Set of tasks
- 1) In the slab-and-block friction problem, what force of static friction between the block and the slab does the worked solution calculate?
- 2) Decide whether each statement agrees with the slab-and-block friction problem. Answer yes or no, and quote the deciding words from the text.
(a) The slab rests on a frictionless floor.
(b) The coefficient of kinetic friction between the block and the slab is 0.60.
(c) The worked solution concludes that the block will not slip over the slab.
- 3) Resume the worked solution to the slab-and-block friction problem from the point where it stops.

Question

A 40 kg slab rests on a frictionless floor as shown in the figure. A 10 kg block rests on the top of the slab. The static coefficient of friction between the block and slab is 0.60 while the kinetic friction is 0.40. The 10 kg block is acted upon by a horizontal force of 100 N. If g = 9.8 m/s², the resulting acceleration of the slab will be.

• A. 1 m/s²
• B. 1.5 m/s²
• C. 2 m/s²
• D. 6 m/s²

Answer 1

The correct option is A

1 m/s²

Step 1. Given data

Mass of the slab, $m_s=40kg$

Mass of the block, $m_b=10kg$

Coefficient of static friction, ${\mu }_s=0.60$

Coefficient of kinetic friction, ${\mu }_k=0.40$

Horizontal force, $F=100newton$

Frictional force $=f$

Acceleration due to gravity, $g=9.8m/s^2$

Step 2. Formula used

$f=\mu mg$

Step 3. Calculation acceleration of block ($a$)

Force of static friction between block and slab, $f_s={\mu }_m\times m_b\times g$

$$\begin{gathered} f_s=0.6\times 10\times 9.8 \\ {f}_s=58.8newton \end{gathered}$$

Since the applied force (100 N) is greater than the force of static friction (58.8 N), therefore the block will slip over the slab.

Supplied information

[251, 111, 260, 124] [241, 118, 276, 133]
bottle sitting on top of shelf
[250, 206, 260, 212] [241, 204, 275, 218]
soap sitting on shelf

Numbered responses
- 1) 58.8 newtons.

- 2)
(a) Yes: "A 40 kg slab rests on a frictionless floor"
(b) No: "the kinetic friction is 0.40"
(c) No: "therefore the block will slip over the slab."

- 3)
Due to the movement of the block, kinetic friction will come into play and kinetic friction force ($F_k$ ) will act on the slab.

The free-body diagram of the block-slab interface is shown below.

Force of kinetic friction, $f_k={\mu }_k\times m_b\times g$

$$\begin{gathered} f_k=0.4\times 10\times 9.8 \\ {f}_k=39.2N \end{gathered}$$

Using Newton's second law of motion,$F=ma$

$a=f_k/m_s$

$$\begin{gathered} a=39.2/40 \\ a=0.98 \\ a=1m/s^2 \end{gathered}$$

Hence, option (a) will be correct.